## What needs to be done
Only lines that contain the word "添加爆炸的时间" are to be returned from the data below.
::::::::
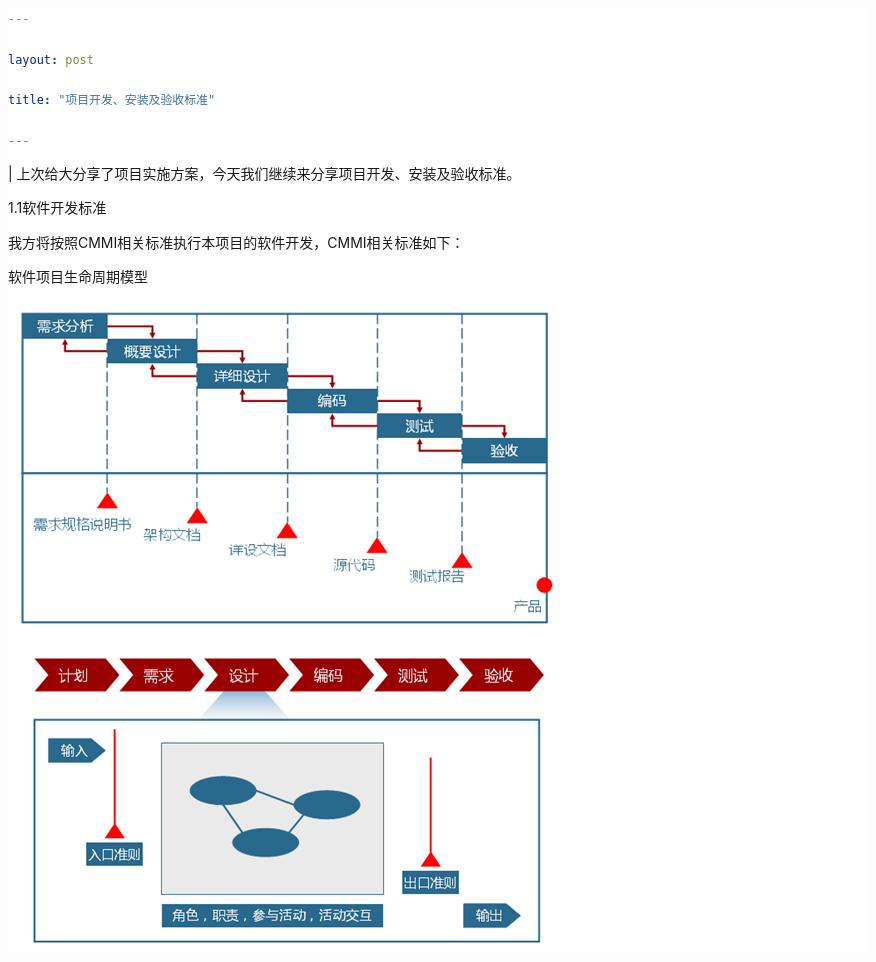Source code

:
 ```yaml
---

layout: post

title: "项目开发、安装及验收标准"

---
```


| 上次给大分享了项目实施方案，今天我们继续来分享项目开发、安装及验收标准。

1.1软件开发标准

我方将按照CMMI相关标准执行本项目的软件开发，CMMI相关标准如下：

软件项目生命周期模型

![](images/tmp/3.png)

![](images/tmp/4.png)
::::::::
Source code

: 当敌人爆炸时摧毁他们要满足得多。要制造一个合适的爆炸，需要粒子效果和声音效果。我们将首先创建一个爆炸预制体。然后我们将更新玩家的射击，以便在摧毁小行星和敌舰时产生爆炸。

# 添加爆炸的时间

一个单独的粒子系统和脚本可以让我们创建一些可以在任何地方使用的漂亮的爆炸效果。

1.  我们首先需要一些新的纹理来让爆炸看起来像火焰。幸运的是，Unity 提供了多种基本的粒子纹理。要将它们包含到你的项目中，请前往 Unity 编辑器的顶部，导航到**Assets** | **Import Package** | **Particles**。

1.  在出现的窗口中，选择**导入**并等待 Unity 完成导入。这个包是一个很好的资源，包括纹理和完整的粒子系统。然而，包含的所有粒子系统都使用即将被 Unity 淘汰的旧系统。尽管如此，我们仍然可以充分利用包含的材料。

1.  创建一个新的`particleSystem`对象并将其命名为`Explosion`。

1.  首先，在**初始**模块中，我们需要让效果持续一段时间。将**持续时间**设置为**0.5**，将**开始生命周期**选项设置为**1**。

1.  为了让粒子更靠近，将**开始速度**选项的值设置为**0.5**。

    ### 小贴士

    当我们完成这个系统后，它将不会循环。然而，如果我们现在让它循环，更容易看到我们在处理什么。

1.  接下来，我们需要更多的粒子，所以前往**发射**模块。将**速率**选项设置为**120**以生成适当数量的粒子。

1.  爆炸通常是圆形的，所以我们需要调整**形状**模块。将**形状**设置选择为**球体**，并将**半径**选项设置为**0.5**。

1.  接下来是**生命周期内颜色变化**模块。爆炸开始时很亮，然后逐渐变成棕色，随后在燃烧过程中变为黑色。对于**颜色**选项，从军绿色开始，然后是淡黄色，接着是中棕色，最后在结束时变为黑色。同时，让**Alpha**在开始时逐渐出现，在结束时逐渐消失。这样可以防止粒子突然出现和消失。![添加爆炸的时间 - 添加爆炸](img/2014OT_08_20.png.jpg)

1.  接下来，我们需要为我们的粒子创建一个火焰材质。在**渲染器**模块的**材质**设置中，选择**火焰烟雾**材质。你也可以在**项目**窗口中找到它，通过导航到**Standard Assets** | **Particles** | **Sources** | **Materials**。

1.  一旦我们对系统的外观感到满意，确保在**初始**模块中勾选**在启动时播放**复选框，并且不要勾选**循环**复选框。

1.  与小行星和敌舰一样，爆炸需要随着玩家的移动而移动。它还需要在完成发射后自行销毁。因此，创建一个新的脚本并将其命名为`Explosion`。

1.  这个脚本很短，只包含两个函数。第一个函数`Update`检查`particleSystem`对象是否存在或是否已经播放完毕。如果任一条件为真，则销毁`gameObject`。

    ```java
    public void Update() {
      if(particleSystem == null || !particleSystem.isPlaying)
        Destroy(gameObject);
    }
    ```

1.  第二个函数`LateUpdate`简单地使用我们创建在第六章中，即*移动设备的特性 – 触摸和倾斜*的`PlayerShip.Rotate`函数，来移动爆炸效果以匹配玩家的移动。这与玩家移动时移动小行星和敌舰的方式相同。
::::::::
## Solved exercise
# 添加爆炸的时间
1.  接下来是**生命周期内颜色变化**模块。爆炸开始时很亮，然后逐渐变成棕色，随后在燃烧过程中变为黑色。对于**颜色**选项，从军绿色开始，然后是淡黄色，接着是中棕色，最后在结束时变为黑色。同时，让**Alpha**在开始时逐渐出现，在结束时逐渐消失。这样可以防止粒子突然出现和消失。![添加爆炸的时间 - 添加爆炸](img/2014OT_08_20.png.jpg)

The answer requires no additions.